Tabela 2: Critérios de Paris1 para o diagnóstico da síndrome de sobreposição hepatite autoimune/colangite biliar primária. Devem estar presentes, pelo menos, 2 critérios de cada doença; a presença de hepatite de interface é obrigatória para o diagnóstico.
Esta síndrome de sobreposição é uma condição clínica rara, pelo que a sua prevalência ainda não está bem definida.3 Alguns autores mostram ainda alguma apreensão quanto ao seu diagnóstico como uma entidade própria. No entanto, alguns estudos demonstraram que esta síndrome apresenta taxas de hipertensão portal, varizes esofágicas, hemorragia gastrointestinal, ascite e morte ou necessidade de transplante significativamente superiores quando comparado com apenas uma das doenças,1 tornando o seu prognóstico mais reservado. Assim, alguns autores acreditam que a terapêutica combinada é a melhor opção1,5,6: corticoterapia seguida de agentes poupadores de corticoides, como a azatioprina, (primeira linha de tratamento da hepatite autoimune), associada a ácido ursodesoxicólico (terapêutica de primeira linha para a colangite biliar primária).2 No caso de ausência de resposta aos tratamentos de primeira linha pode considerar-se aumento da dose de corticoide, substituição da azatioprina por micofenolato de mofetil3 e/ou adição de ácido obeticólico ao ácido ursodesoxicólico.5 A doente aqui retratada fez, tal como descrito, os dois tratamentos de primeira linha, tendo apresentado melhoria importante e sustentada.
Conclusão
A doente apresentada tinha sintomas compatíveis com ambas as doenças, um padrão analítico compatível com hepatite autoimune e uma histologia hepática concordante com colangite biliar primária, mas não foram detetados quaisquer anticorpos relacionados com estas doenças.
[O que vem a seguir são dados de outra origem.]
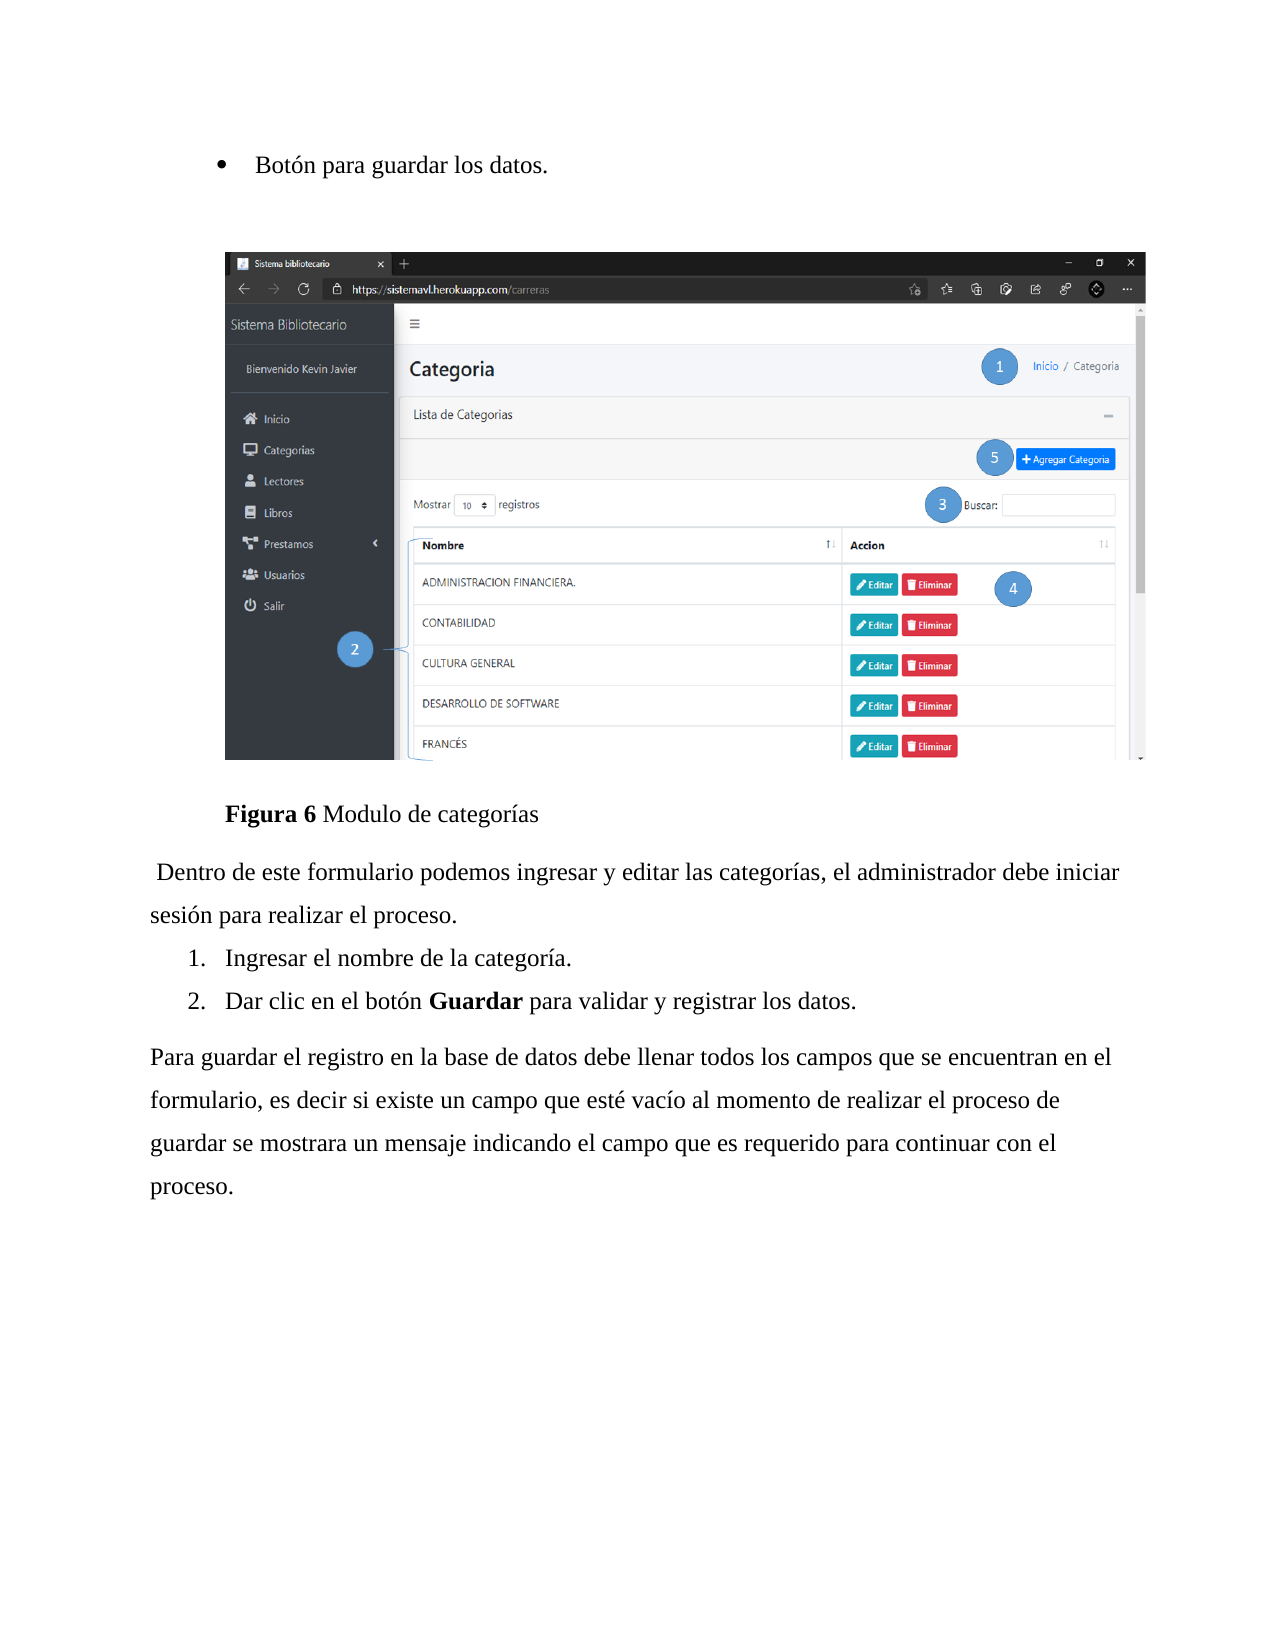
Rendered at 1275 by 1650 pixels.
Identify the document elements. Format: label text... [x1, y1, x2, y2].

Assim, foi diagnosticada com síndrome de sobreposição hepatite autoimune/colangite biliar primária seronegativa em estádio 3 de fibrose, apresentando já algumas das complicações da doença hepática: varizes esofágicas, gastropatia de hipertensão portal, ascite, encefalopatia hepática, hipoalbuminemia, coagulopatia e trombocitopenia. Iniciou tratamento com prednisolona 1 mg/kg/dia e ácido ursodesoxicólico 500 mg de 12 em 12 horas, tendo apresentado melhoria muito significativa e sustentada no tempo.